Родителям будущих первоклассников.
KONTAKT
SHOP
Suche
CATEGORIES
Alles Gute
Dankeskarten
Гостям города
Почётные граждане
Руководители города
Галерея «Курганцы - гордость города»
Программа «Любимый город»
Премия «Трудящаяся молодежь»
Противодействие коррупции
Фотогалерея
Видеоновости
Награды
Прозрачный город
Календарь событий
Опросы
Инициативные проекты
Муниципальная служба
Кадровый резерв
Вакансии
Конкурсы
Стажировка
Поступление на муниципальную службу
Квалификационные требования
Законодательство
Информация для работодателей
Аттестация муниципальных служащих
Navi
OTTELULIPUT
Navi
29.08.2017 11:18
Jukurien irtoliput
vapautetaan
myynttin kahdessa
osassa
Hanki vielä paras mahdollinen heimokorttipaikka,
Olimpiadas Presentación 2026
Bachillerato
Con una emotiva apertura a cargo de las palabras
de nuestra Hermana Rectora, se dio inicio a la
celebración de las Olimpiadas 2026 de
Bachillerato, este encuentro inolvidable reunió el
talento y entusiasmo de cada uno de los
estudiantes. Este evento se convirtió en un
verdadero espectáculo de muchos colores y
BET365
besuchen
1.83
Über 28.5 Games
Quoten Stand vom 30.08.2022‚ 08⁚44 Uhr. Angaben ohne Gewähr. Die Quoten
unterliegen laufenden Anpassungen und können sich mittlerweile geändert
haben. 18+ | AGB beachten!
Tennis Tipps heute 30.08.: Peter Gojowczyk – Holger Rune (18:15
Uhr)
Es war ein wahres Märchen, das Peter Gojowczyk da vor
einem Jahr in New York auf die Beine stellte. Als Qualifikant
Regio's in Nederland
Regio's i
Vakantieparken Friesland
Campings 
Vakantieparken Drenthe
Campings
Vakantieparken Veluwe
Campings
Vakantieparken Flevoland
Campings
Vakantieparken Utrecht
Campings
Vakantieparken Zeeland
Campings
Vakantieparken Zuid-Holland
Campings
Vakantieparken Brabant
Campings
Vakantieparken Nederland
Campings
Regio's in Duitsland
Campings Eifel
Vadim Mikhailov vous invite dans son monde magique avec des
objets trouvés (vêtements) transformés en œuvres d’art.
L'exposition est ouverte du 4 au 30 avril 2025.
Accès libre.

- [Task statement]:
Write out every line of the data above word for word, keeping the same order, spelling and punctuation.

- [Response box]:
Родителям будущих первоклассников.
KONTAKT
SHOP
Suche
CATEGORIES
Alles Gute
Dankeskarten
Гостям города
Почётные граждане
Руководители города
Галерея «Курганцы - гордость города»
Программа «Любимый город»
Премия «Трудящаяся молодежь»
Противодействие коррупции
Фотогалерея
Видеоновости
Награды
Прозрачный город
Календарь событий
Опросы
Инициативные проекты
Муниципальная служба
Кадровый резерв
Вакансии
Конкурсы
Стажировка
Поступление на муниципальную службу
Квалификационные требования
Законодательство
Информация для работодателей
Аттестация муниципальных служащих
Navi
OTTELULIPUT
Navi
29.08.2017 11:18
Jukurien irtoliput
vapautetaan
myynttin kahdessa
osassa
Hanki vielä paras mahdollinen heimokorttipaikka,
Olimpiadas Presentación 2026
Bachillerato
Con una emotiva apertura a cargo de las palabras
de nuestra Hermana Rectora, se dio inicio a la
celebración de las Olimpiadas 2026 de
Bachillerato, este encuentro inolvidable reunió el
talento y entusiasmo de cada uno de los
estudiantes. Este evento se convirtió en un
verdadero espectáculo de muchos colores y
BET365
besuchen
1.83
Über 28.5 Games
Quoten Stand vom 30.08.2022‚ 08⁚44 Uhr. Angaben ohne Gewähr. Die Quoten
unterliegen laufenden Anpassungen und können sich mittlerweile geändert
haben. 18+ | AGB beachten!
Tennis Tipps heute 30.08.: Peter Gojowczyk – Holger Rune (18:15
Uhr)
Es war ein wahres Märchen, das Peter Gojowczyk da vor
einem Jahr in New York auf die Beine stellte. Als Qualifikant
Regio's in Nederland
Regio's i
Vakantieparken Friesland
Campings 
Vakantieparken Drenthe
Campings
Vakantieparken Veluwe
Campings
Vakantieparken Flevoland
Campings
Vakantieparken Utrecht
Campings
Vakantieparken Zeeland
Campings
Vakantieparken Zuid-Holland
Campings
Vakantieparken Brabant
Campings
Vakantieparken Nederland
Campings
Regio's in Duitsland
Campings Eifel
Vadim Mikhailov vous invite dans son monde magique avec des
objets trouvés (vêtements) transformés en œuvres d’art.
L'exposition est ouverte du 4 au 30 avril 2025.
Accès libre.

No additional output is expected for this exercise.